How Serious Is the Problem?
A Forrester Consulting survey reveals how unprepared modern businesses are to deal with this problem. Out of 603 IT and line-of-business decision-makers involved with cybersecurity teams, 82 percent of companies say they are not confident they can pass audits simply because they cannot identify all IoT or OT devices connected to their network(s). And it’s not just companies in the U.S. either — the survey included those from Australia, New Zealand, France, UK and Germany.
It’s a vast and remarkably widespread problem that touches on the entire business and enterprise sector as a whole. B2B, ecommerce and conventional retail companies are included in the adoption of IoT as well. Brick-and-mortar retailers, for example, utilize IoT to improve their stores and offer more streamlined services for consumers.
The survey also went on to ask who should be responsible for the security of said untamed and unidentified devices. None of the respondents had a clear answer or solution — IoT is essentially the Wild West of modern technology.
To protect a network and the flows of data — incoming or outgoing — an IT and security team must have precise details about who and what enters the network. When coupled with BYOD environments, it becomes even more important.
Many security tools allow for and require proper identification so malicious parties and devices can either be blocked or removed from the network entirely. This stops unauthorized intrusions, potential data breaches and worse from occurring over an extended period of time. Furthermore, it’s vital to regaining a foothold and control over the network in the event of a major attack.
What’s the Solution?
There’s no single or straightforward answer for solving the major security issues with IoT, but that doesn’t mean it’s impossible to achieve.
To start, we need to focus on improving the security for IoT altogether. Many devices — especially portable — have lax security in place which makes them ripe for the picking. The more vulnerable the device, the more likely bad actors will target it. This lies outside the scope of enterprise and business IT teams, however. It’s more of a responsibility for the entire technology industry and device manufacturers to handle. Still, it’s something that needs doing, even to help protect consumer data too.
As for device discovery and identification, automation and sophisticated machine learning algorithms are the most approachable answers. Manually vetting and registering the details of every device that connects to the network is not just tedious, it’s impossible even for the largest of IT support teams. It only makes sense to automate the process, but it can be improved to pick up on unauthorized parties and devices. This can effectively be referred to as dynamic IoT device discovery and profiling. But for it to work, you need a real-time monitoring and data processing system in place, which is no small feat.
The system must review not just the users and devices, but what they do after accessing the network, where they go, how often they connect — or how long they stay — and whether or not they remain within the boundaries of their permissions. Using this information, it must then take action and send alerts to IT professionals for review.
Someone unauthorized, for instance, tapping into a portion of the network and attempting to access encrypted, sensitive data they shouldn’t view must be restricted or blocked entirely.

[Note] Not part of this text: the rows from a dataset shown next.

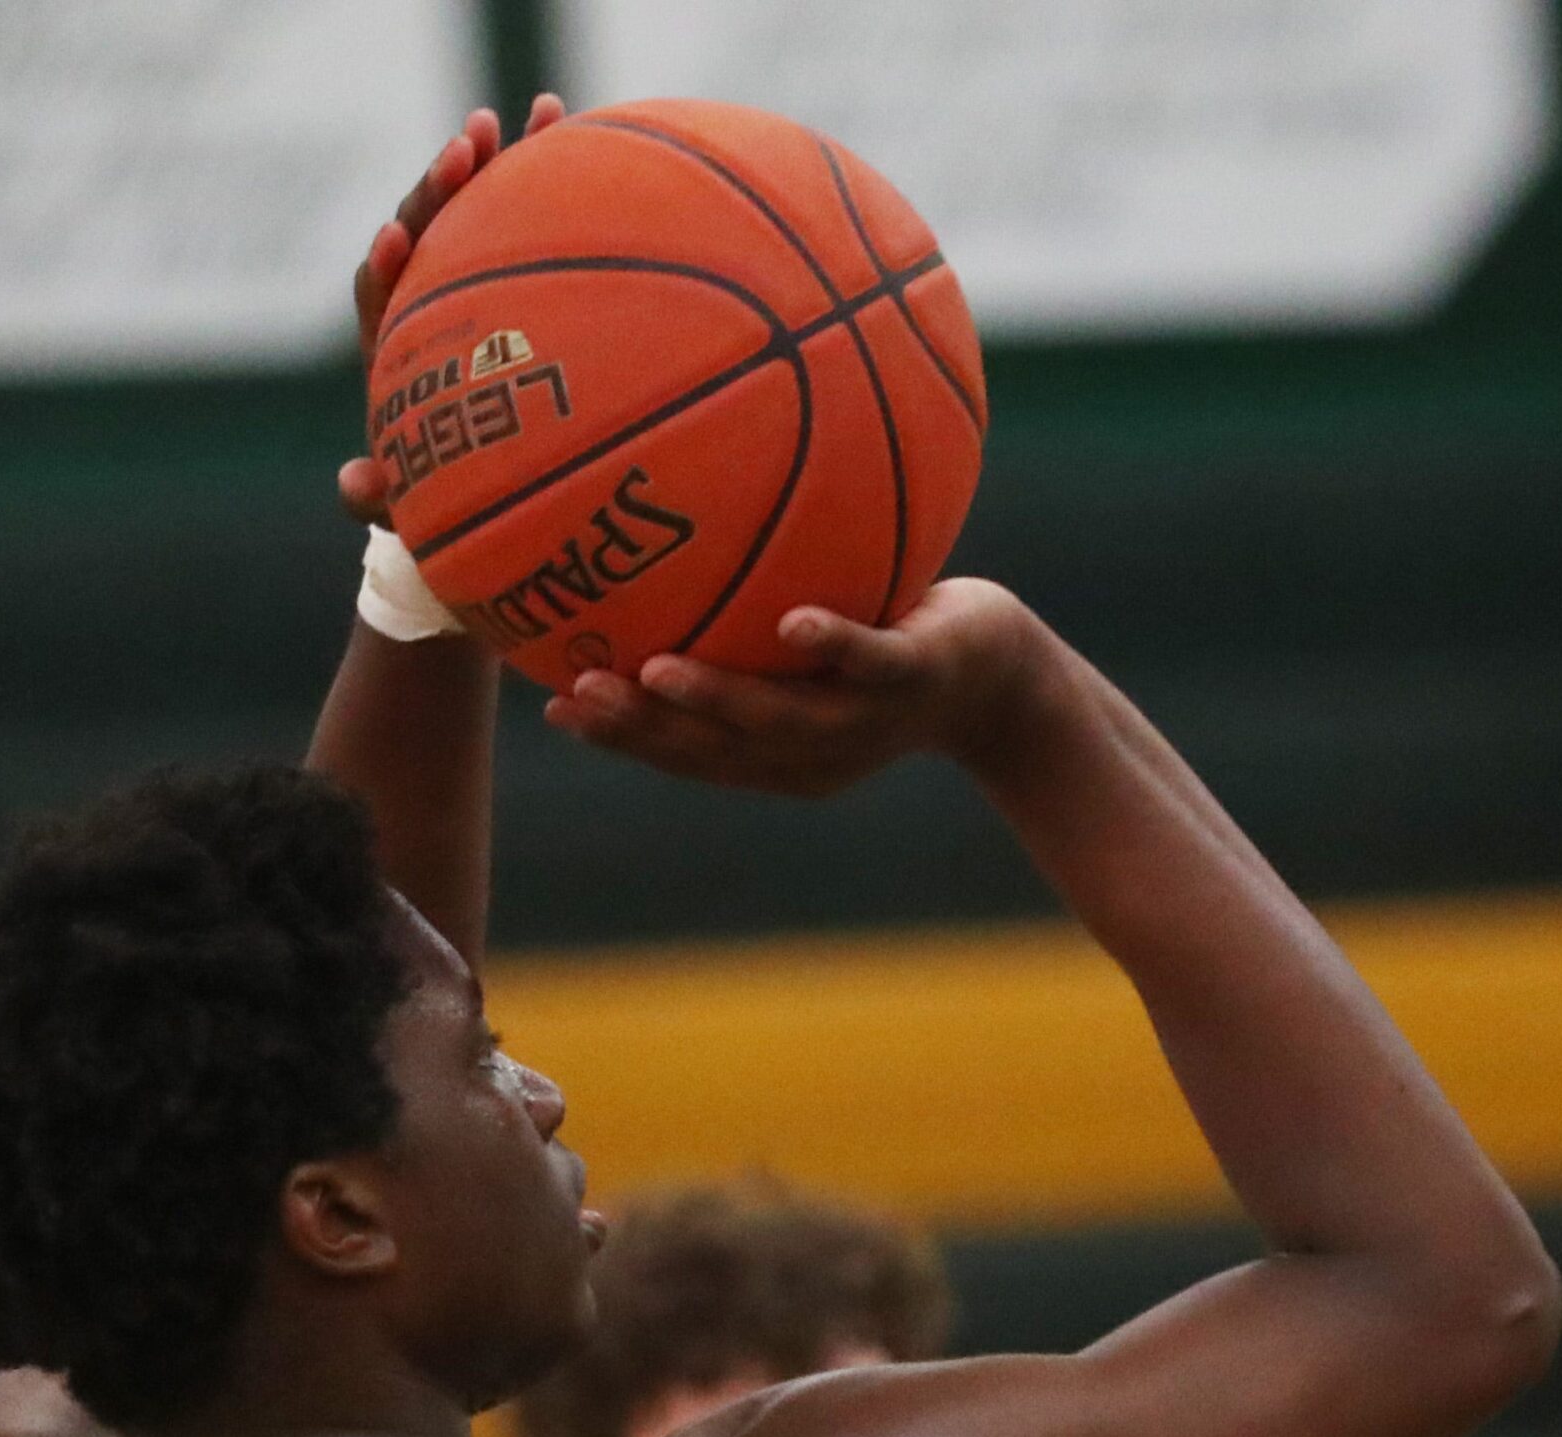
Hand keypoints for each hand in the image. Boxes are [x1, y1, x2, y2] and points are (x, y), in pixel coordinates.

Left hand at [337, 93, 564, 527]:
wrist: (485, 491)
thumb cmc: (444, 504)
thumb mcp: (414, 507)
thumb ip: (381, 499)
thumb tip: (355, 486)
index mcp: (397, 352)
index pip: (378, 298)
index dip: (386, 269)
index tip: (396, 241)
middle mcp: (429, 309)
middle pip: (426, 233)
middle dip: (442, 189)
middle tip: (468, 147)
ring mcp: (476, 287)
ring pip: (478, 215)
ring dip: (498, 161)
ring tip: (532, 114)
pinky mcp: (521, 280)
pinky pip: (530, 221)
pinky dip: (547, 174)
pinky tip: (572, 123)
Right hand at [542, 579, 1047, 796]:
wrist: (1005, 677)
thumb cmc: (891, 649)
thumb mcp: (812, 638)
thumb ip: (743, 620)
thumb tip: (665, 555)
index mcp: (777, 757)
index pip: (686, 754)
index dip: (620, 738)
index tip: (555, 705)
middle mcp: (814, 752)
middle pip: (717, 751)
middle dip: (644, 729)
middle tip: (579, 695)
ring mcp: (866, 719)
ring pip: (782, 719)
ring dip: (717, 699)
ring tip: (655, 670)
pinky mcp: (919, 677)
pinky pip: (870, 660)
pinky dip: (831, 643)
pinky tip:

And the system should have the knowledge and ability to do this as soon as it discovers a problem, no questions asked.
The good news is that many tools like this exist, and are continuously updated and improved to become more precise, reliable and efficient.
As for you — a business owner, executive, or IT professional working in the industry — it’s time you get serious about the problem and come up with some ways to bolster your own security before IoT becomes Pandora’s box. Deploying a real-time monitoring solution with the backup of a machine learning or AI platform is a great start.